In Francia spesso si arrabbiano e scendono in piazza, protestano sonoramente, noi no. Da forse più di quarant’anni non si vedono più movimenti di protesta. Il cambiamento non sembra più venire dai movimenti collettivi, dal famoso “statu nascenti” che ne forniva energia e spirito rivoluzionario. Oggi, nell’era del www, ci si sfoga nel web, nelle piazze virtuali, con i blog, postando su FB, su twitter, arrabbiandosi in silenzio, nel proprio intimo a casa propria sgranocchiando noccioline. La potenza del virtuale ha neutralizzato la forza dello stato nascente. Non sono le “madamin” in sciarpetta che scendono in piazza a Torino perché vogliono più Tav ad essere movimento e non lo sono i movimenti “no global” o “occupy wall street” che sono dispersi sul pianeta schiacciati da sistemi informativi che li ridicolizzano.
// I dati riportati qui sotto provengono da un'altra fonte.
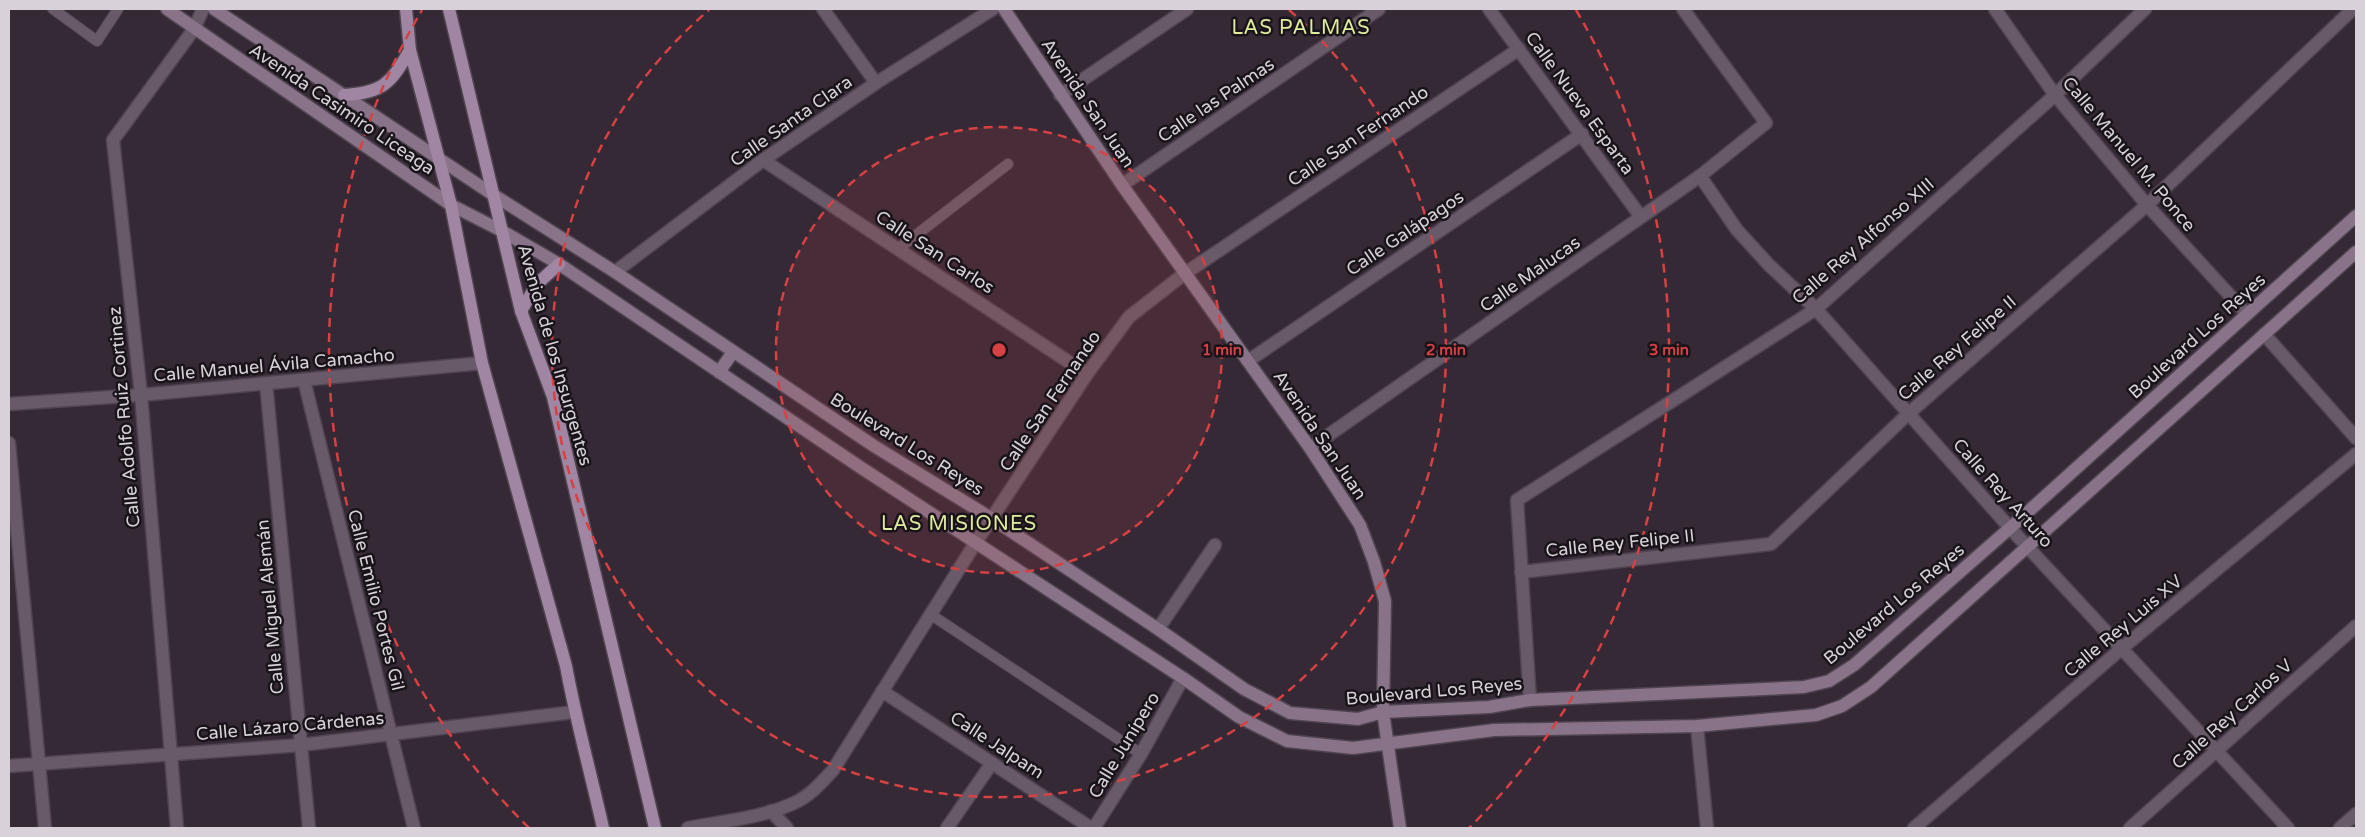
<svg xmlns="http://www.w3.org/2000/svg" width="2365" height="837" font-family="'Varela Round',sans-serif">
<rect width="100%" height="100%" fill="#352936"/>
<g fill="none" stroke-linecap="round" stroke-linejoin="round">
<g stroke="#4f4450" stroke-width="12">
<g id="lane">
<polyline points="53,9 97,41 118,9"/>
<polyline points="898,249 1008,164"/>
<polyline points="930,614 1141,754"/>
</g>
</g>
<g stroke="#4f4450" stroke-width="15">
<g id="street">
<polyline points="823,9 876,83"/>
<polyline points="1489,9 1641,217"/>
<polyline points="1995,9 2055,95 2147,205 2247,314"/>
<polyline points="1060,95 1187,9"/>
<polyline points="763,160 1087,374"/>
<polyline points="1700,176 1737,230 1769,265 1816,309 2010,528 2288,828"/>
<polyline points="1122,185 1379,9"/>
<polyline points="615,272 763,160 876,83 993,9"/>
<polyline points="2264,334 2356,438"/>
<polyline points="1248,361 1582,134"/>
<polyline points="304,380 414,828"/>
<polyline points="266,383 309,828"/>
<polyline points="9,404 141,395 482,363"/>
<polyline points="9,443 45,828"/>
<polyline points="1310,448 1700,176 1766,123 1683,9"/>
<polyline points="1521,572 1771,544 1908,414 2147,205 2353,9"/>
<polyline points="1158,629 1215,545"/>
<polyline points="882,691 1091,828"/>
<polyline points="1530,700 1517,500 1816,309 2055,95 2145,9"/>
<polyline points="1697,726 1707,828"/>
<polyline points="9,766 301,745 574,712"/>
<polyline points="771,811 787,828"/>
<polyline points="177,828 141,395 113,140 194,29 203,9"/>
<path d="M688,828C723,821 762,818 794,803C810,796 821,783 833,770L976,542L1087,374L1129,317L1184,274L1519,49"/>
<polyline points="947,828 992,763"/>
<polyline points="1094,828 1141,754 1183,678"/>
<polyline points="1914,828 2121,649 2356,454"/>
<polyline points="2130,828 2356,626"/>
<polyline points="2340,828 2356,814"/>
</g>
</g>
<g stroke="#4f4450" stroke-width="15">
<g id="secondary">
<polyline points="167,9 451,205 502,231 559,264 860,467 1183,678 1239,717 1287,741 1353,748 1494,730 1697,726 1816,715 1842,706 1871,687 2356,252"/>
<polyline points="214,9 492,194 615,272 874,446 991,518 1158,629 1244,689 1290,713 1358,719 1383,712 1489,707 1530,700 1804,687 1829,681 1854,665 2010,528 2356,216"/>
<polyline points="1004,9 1122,185 1310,448 1360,525 1374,562 1385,601 1383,712 1400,828"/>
<polyline points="719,372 733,352"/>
</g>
</g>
<g stroke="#4f4450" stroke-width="15">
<g id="primary">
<path d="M406,9L410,50L451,205L482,363L566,666C576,721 591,774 603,828"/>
<polyline points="449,9 521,311 553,397 655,828"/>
<path d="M344,95C383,93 391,83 410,50"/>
<polyline points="521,311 537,284 559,264"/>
</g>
</g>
<use href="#lane" stroke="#685a68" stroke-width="10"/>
<use href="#street" stroke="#685a68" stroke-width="12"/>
<use href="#secondary" stroke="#887389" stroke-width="12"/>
<use href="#primary" stroke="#a086a2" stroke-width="12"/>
</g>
<circle cx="999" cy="350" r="223" fill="#d64143" fill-opacity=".12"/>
<g fill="none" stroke="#d64143" stroke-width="2.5" stroke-dasharray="9 6">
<circle cx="999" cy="350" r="223"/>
<path d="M1289 10A447 447 0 1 1 709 10"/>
<path d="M529 828A670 670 0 0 1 422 10M1576 10A670 670 0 0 1 1469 828"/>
</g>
<g text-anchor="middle" stroke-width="5" stroke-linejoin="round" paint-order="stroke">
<g font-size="18" fill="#d9d1d9" stroke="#19141a">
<text transform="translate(1216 100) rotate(-34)" y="6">Calle las Palmas</text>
<text transform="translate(1088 103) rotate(56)" y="6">Avenida San Juan</text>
<text transform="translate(1580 103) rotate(54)" y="6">Calle Nueva Esparta</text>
<text transform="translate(342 109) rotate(34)" y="6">Avenida Casimiro Liceaga</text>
<text transform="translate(791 121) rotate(-35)" y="6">Calle Santa Clara</text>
<text transform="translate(1358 136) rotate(-34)" y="6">Calle San Fernando</text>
<text transform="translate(2129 154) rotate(50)" y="6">Calle Manuel M. Ponce</text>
<text transform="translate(1405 233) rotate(-34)" y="6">Calle Galápagos</text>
<text transform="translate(1863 241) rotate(-41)" y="6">Calle Rey Alfonso XIII</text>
<text transform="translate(935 252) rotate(33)" y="6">Calle San Carlos</text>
<text transform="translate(1530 274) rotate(-35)" y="6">Calle Malucas</text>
<text transform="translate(2197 336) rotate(-42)" y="6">Boulevard Los Reyes</text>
<text transform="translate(1957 348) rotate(-41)" y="6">Calle Rey Felipe II</text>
<text transform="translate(555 355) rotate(74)" y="6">Avenida de los Insurgentes</text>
<text transform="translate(274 365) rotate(-5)" y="6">Calle Manuel Ávila Camacho</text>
<text transform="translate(1050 401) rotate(-56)" y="6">Calle San Fernando</text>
<text transform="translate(124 417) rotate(-95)" y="6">Calle Adolfo Ruiz Cortinez</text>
<text transform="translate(1320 435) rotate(56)" y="6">Avenida San Juan</text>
<text transform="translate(907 444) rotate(32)" y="6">Boulevard Los Reyes</text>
<text transform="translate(2003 493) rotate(48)" y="6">Calle Rey Arturo</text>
<text transform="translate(1620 543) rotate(-6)" y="6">Calle Rey Felipe II</text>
<text transform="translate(376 600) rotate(76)" y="6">Calle Emilio Portes Gil</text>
<text transform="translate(1894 604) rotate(-40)" y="6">Boulevard Los Reyes</text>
<text transform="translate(270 607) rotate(-95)" y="6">Calle Miguel Alemán</text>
<text transform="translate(2123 626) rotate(-40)" y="6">Calle Rey Luis XV</text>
<text transform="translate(1434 691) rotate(-5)" y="6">Boulevard Los Reyes</text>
<text transform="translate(2232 714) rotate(-42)" y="6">Calle Rey Carlos V</text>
<text transform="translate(290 726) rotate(-5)" y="6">Calle Lázaro Cárdenas</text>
<text transform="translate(997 745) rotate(33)" y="6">Calle Jalpam</text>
<text transform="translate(1124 745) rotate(-59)" y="6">Calle Junípero</text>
</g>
<g font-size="20" letter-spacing="1" fill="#e1eb9d" stroke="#19141a">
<text x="1301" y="34">LAS PALMAS</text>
<text x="959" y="530">LAS MISIONES</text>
</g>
</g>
<circle cx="999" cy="350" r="8" fill="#d64143" stroke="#19141a" stroke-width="2.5"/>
<g font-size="15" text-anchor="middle" font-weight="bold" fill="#d64143" stroke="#19141a" stroke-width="5" stroke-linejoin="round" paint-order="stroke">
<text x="1222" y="355">1 min</text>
<text x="1446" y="355">2 min</text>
<text x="1669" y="355">3 min</text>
</g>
<rect width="2365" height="837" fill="none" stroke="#d9d1d9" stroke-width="20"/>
</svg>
Da noi siamo di fronte alla disumanizzazione e all’umiliazione della nostra carta costituzionale, con lo sceriffo, ministro degli interni, che prima cavalca la paura e poi offre soluzioni a problemi che lui ha inventato. Un mago, che ti fa credere che qualcosa esista per poi farla scomparire. E lo fa abilmente sulla pelle della povera gente: zingari, migranti, poveracci di tutte le specie. E dov’è l’opposizione? Dove sono i sindacati, la Caritas, i giovani, gli intellettuali, i filosofi, gli insegnanti? Dov’è tutto quel mondo che non condivide questa barbarie? Ognuno a casa sua ad arrabbiarsi in silenzio o digitando il proprio  

disappunto in modo piccolo-borghese, esattamente come sta facendo il sottoscritto. I fenomeni sono complessi e richiedono complessità nel saperli abbordare. L’Europa ha fallito di fronte alla crisi economica e i popoli si sono arrabbiati. E in Italia purtroppo quel personaggino egoico di Renzi ha sottoscritto le logiche liberiste che hanno messo in ginocchio l’Europa: gli interessi del capitale, della finanza, lo spauracchio dei mercati e ha sostenuto chi truffava e non le loro vittime. Ha consegnato il paese arrabbiato e sofferente allo sceriffo Salvini che ha avuto buon gioco nel prenderlo sotto la propria ala avvelenata. Poco importa che Salvini sia un navigato politico della vecchia Repubblica, complice dello sparimento di 49 milioni di euro di nostre tasse, poco importa che il furbone di Arcore ora stia aizzando tutti i suoi uomini per una campagna contro gli ingenui 5 stelle, quello che

conta è che questo concatenamento di eventi non è sufficiente a far scendere in piazza tutti gli uomini e donne di buona volontà. Un silenzio assordante di fronte alla barbarie e una tristezza infinita nell’osservare la passività globale che fa gridare vittoria ai soliti noti.